Lines of data:
## start

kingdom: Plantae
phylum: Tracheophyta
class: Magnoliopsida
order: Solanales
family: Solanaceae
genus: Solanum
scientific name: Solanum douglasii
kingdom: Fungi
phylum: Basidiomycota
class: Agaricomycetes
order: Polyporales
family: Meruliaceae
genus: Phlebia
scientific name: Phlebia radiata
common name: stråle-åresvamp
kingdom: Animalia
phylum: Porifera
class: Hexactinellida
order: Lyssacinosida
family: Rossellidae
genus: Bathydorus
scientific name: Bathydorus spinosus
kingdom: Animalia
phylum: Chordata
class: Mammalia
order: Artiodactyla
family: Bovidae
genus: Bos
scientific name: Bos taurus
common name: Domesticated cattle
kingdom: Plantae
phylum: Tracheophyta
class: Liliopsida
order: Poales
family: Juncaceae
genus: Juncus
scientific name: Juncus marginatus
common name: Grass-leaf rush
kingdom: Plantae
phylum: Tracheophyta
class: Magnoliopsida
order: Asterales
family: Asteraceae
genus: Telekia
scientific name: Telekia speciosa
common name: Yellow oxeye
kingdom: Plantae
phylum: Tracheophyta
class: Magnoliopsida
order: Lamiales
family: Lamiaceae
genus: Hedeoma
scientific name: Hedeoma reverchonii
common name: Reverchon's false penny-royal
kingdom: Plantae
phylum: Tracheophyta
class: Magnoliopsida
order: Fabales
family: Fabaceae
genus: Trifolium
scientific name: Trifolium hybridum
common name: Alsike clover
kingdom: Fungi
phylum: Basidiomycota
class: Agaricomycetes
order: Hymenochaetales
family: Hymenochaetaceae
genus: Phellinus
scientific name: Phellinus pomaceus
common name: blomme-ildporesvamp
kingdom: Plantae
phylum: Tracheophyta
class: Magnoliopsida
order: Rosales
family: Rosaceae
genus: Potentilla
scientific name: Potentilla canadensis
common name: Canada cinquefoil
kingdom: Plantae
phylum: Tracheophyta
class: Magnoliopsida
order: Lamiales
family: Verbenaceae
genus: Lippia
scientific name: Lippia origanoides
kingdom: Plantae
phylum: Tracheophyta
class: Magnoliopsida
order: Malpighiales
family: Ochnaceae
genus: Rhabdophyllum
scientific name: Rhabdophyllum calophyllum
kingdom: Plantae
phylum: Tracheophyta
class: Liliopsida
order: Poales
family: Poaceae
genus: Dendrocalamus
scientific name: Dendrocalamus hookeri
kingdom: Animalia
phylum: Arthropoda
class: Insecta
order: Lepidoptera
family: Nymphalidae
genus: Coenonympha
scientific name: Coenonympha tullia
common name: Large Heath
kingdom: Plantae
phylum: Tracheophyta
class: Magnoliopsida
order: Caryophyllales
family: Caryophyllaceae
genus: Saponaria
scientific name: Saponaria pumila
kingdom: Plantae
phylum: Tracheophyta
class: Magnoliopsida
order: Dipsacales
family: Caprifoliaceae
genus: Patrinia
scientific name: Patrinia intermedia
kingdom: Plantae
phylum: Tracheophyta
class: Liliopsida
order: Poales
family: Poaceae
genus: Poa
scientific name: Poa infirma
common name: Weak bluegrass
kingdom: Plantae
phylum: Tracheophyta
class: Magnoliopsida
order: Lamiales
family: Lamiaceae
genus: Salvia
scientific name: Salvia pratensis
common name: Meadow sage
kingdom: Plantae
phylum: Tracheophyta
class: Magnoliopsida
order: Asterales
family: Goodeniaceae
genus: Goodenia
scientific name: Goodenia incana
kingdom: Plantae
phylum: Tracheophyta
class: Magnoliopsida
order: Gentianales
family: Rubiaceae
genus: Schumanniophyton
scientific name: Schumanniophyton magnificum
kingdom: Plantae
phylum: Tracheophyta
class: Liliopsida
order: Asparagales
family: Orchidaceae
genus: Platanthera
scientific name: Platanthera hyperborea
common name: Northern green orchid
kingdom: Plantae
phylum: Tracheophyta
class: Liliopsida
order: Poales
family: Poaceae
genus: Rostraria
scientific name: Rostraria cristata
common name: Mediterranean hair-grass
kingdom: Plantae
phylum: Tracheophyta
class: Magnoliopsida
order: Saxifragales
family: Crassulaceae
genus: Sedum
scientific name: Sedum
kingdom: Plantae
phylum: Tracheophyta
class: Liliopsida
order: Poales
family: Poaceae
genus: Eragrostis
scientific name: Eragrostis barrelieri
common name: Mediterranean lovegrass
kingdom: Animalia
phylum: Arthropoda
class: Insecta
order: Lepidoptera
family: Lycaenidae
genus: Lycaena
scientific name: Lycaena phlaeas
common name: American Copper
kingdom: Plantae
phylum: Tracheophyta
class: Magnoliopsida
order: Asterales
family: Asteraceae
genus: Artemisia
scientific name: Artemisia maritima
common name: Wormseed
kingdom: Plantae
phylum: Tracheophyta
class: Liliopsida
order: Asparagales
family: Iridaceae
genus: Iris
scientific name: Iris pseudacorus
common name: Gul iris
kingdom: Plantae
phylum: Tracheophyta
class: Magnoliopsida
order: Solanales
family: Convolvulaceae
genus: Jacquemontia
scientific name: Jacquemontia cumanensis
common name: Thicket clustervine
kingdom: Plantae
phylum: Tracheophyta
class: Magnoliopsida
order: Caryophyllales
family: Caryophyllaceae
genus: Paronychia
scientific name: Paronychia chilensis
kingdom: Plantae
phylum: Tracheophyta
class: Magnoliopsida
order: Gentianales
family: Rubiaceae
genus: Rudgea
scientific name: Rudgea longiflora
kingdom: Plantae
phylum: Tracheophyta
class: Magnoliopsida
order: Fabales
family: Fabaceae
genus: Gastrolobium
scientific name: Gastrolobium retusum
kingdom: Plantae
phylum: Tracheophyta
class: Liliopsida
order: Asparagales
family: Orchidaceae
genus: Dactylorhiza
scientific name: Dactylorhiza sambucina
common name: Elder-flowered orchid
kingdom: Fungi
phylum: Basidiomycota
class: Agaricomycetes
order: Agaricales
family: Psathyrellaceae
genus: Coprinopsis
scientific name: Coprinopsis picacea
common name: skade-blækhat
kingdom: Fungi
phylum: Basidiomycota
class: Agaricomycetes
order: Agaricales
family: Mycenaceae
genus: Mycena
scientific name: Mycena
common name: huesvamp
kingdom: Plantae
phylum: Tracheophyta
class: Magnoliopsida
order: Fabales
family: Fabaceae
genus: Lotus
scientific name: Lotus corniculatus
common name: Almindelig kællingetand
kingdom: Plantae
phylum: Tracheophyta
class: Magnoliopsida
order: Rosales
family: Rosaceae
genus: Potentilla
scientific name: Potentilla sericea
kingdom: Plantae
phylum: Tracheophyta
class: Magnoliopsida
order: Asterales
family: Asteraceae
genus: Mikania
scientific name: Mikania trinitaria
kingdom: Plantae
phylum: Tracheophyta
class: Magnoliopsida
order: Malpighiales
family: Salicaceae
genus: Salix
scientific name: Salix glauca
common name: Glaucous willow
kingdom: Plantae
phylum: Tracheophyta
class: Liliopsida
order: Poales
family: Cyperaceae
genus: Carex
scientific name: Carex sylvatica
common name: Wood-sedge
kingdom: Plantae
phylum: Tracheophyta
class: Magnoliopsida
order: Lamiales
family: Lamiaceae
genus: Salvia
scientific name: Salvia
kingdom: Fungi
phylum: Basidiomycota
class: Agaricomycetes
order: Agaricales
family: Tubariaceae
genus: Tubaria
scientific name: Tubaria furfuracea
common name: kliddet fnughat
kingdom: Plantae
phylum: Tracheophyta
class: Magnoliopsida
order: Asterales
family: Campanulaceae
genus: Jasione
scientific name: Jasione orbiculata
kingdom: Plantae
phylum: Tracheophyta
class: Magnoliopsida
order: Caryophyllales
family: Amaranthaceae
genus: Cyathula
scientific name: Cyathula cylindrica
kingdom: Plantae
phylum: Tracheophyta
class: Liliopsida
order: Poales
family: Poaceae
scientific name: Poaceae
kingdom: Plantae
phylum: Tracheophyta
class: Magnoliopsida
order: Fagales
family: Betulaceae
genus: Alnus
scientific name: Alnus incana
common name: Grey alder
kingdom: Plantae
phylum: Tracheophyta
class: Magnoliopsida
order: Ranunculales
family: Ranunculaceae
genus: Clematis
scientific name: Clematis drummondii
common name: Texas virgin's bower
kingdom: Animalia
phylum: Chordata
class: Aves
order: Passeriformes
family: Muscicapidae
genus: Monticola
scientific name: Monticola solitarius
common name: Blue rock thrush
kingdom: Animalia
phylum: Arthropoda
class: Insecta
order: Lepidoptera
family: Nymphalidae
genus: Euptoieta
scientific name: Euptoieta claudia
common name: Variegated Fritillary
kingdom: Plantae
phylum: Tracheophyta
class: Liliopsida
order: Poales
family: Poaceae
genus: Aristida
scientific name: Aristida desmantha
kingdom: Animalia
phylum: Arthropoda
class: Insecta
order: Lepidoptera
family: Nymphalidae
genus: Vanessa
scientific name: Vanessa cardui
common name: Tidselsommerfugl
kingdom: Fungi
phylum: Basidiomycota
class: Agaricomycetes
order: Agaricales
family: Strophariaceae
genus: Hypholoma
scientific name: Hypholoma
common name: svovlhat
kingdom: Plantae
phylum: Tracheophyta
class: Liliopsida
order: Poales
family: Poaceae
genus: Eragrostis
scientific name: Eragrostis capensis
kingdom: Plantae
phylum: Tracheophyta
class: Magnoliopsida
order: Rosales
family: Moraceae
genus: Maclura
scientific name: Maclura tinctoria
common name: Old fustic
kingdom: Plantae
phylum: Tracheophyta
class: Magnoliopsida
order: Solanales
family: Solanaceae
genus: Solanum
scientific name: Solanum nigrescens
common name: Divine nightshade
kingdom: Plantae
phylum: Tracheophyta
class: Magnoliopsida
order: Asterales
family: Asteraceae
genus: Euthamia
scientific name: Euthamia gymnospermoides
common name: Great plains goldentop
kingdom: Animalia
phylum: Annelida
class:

## end

__What is asked__. Render everything from the first line of the data down through the line containing "scientific name: Phlebia radiata" as a JSON list of strings, one string per line, leaving out any blank lines.

__Answer to this problem__.
[
  "kingdom: Plantae",
  "phylum: Tracheophyta",
  "class: Magnoliopsida",
  "order: Solanales",
  "family: Solanaceae",
  "genus: Solanum",
  "scientific name: Solanum douglasii",
  "kingdom: Fungi",
  "phylum: Basidiomycota",
  "class: Agaricomycetes",
  "order: Polyporales",
  "family: Meruliaceae",
  "genus: Phlebia",
  "scientific name: Phlebia radiata"
]